The SEC files a lawsuit against crypto company Ripple, setting up an important legal showdown
Mike Winkelmann, aka “Beeple,” sells a piece of NFT art for $69 million
The American oil delivery system known as the Colonial Pipeline experiences a ransomware attack enabled by crypto
U.S. Treasury requires any crypto transfer worth $10,000 or more to be reported to the IRS
El Salvador passes a law declaring bitcoin as legal tender
The People’s Bank of China bans all cryptocurrency transactions
The Justice Department announces the launch of the National Cryptocurrency Enforcement Team (NCET)

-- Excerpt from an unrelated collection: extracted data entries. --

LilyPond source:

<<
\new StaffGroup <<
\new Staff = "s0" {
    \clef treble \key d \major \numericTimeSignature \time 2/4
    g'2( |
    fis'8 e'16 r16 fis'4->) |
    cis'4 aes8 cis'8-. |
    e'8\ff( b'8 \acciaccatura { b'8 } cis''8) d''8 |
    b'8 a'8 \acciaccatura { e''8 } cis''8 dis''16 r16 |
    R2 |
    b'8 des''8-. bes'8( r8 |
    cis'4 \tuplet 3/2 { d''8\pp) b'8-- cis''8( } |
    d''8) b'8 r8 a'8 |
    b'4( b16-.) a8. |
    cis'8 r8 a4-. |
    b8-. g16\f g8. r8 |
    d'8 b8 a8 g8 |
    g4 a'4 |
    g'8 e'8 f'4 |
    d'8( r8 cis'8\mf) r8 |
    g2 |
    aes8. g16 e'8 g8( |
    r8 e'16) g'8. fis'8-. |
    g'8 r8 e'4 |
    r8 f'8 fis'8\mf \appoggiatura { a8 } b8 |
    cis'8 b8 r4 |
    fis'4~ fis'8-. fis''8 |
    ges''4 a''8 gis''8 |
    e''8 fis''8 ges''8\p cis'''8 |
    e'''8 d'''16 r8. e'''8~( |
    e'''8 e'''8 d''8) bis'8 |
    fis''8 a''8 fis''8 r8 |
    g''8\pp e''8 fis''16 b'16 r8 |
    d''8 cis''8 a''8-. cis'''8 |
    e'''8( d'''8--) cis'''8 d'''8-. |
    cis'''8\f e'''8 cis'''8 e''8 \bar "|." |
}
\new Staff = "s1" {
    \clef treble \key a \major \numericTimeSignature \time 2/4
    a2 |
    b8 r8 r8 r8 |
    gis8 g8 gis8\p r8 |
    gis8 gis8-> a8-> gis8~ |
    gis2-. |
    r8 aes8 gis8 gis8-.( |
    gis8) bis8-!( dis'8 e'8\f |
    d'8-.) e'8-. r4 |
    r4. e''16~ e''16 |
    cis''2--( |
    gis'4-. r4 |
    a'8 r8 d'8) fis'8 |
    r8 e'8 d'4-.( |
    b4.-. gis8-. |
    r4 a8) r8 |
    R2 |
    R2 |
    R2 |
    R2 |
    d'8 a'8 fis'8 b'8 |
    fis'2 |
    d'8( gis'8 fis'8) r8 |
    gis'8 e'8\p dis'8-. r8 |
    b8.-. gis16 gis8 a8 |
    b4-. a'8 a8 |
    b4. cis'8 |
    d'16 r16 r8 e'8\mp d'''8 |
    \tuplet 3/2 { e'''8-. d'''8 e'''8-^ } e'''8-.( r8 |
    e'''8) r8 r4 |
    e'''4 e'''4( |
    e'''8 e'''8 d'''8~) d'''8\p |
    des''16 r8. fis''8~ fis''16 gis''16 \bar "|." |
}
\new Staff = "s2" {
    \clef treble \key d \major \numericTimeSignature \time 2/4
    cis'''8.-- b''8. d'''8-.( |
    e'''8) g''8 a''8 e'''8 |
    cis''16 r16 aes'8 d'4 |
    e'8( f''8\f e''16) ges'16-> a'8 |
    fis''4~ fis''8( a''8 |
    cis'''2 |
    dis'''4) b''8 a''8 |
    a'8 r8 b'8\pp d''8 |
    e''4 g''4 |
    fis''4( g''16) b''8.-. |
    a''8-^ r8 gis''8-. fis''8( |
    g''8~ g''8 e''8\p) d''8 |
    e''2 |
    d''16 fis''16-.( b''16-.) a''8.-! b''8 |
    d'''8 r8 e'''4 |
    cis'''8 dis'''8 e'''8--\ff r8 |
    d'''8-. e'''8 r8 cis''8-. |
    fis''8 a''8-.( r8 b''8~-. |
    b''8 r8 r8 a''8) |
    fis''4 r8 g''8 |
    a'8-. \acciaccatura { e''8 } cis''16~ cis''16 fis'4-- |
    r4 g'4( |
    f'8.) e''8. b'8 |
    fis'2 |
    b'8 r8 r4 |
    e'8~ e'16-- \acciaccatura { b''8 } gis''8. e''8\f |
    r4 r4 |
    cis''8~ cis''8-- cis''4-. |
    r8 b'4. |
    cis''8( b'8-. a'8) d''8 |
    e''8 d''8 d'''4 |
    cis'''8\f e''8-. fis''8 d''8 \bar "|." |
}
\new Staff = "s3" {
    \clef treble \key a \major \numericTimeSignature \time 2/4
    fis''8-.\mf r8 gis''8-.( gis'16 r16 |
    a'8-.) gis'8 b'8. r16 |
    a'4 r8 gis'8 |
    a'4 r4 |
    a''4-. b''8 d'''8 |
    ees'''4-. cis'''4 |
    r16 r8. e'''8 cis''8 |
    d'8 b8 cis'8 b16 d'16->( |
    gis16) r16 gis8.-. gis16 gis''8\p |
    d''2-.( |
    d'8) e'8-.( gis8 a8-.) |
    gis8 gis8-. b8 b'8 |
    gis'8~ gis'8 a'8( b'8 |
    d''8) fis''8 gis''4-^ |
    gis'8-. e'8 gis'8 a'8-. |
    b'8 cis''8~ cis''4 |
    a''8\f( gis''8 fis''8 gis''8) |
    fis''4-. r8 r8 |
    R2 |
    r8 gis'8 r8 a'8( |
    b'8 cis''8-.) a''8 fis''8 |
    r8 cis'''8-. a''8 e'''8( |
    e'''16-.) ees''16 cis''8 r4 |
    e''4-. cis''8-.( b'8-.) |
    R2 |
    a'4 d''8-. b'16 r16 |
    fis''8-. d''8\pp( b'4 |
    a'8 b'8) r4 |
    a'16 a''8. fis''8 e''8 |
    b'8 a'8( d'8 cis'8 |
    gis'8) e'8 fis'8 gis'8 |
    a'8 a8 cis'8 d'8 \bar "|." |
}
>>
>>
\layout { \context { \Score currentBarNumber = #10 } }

Bitcoin soars above $60,000 for the first time
Super Bowl smash time
A set of Super Bowl commercials storms the airwaves, and crypto’s cultural moment is here. Pew Research several months earlier had reported that 16 percent of Americans have traded or transacted in cryptocurrency, and the industry wants to grow it further. Bitcoin is now frequently above $40,000. Cryptocompanies are rolling in digital dough — enough to pay Matt Damon, LeBron James, Larry David and others to tout their products. Two NBA arenas are renamed for crypto exchanges.
A growing group of critics — mainly tech figures and academics, but also a handful of lawmakers — raise alarms. But the tech is going mainstream, with legacy entities like Fidelity encouraging more crypto investment. Barely three years removed from the end of the crypto winter, a crypto summer arrives.
Russia invades Ukraine, which quickly begins soliciting donations in crypto
New York couple Heather Morgan and Ilya Lichtenstein are arrested for allegedly scheming to launder billions in crypto
The blockchain associated with videogame Axie Infinity is hacked, leading to the theft of more than $600 million in cryptocurrency
Stablecoin Terra proves anything but
Over a few weeks beginning in May, crypto collapses. It starts with terra — a hot stablecoin and a companion token — falling apart. Whales and institutions sell it frantically, wiping out the wealth of hundreds of thousands of investors.
The erosion of something so hot has a negative effect throughout the industry. Crypto-banks Celsius and BlockFi, hedge fund Three Arrows Capital and broker Voyager face liquidity and other issues, with investors in many cases unable to get their money back. Celsius, Three Arrows and Voyager file for bankruptcy. FTX and Sam Bankman-Fried step in to provide a credit facility to BlockFi, for instance, but the long-term solvency of many of these entities is questionable. Trading platform Coinbase lays off 18 percent of its staff, with additional cuts in the fall. Bitcoin hovers in the low 20s for much of the summer, less than half its value from the comparatively go-go days of March.
In September, ethereum is able to move its platform to a faster, cheaper and more environmentally friendly operating mechanism, in a shift known as “The Merge” — a bright spot that turns out to be short-lived.
Bitcoin drops below $19,000, its lowest price since 2020
Ethereum switches to a new transaction system, hoping to reduce crypto’s environmental toll. Bitcoin again dips below $19,000, wiping out the summer’s gains.
Over a few dramatic days in November, FTX faces a liquidity crisis and is nearly rescued by Binance. But after reviewing FTX’s books, Binance reneges, forcing FTX to file for bankruptcy. Bankman-Fried resigns as chief executive. Meanwhile, many customers can’t get their money — withdrawals are frozen.
Crypto investment is thrown into turmoil as bitcoin drops to its lowest point in nearly two years. The industry, and world, is left to wonder whether crypto can survive another crisis.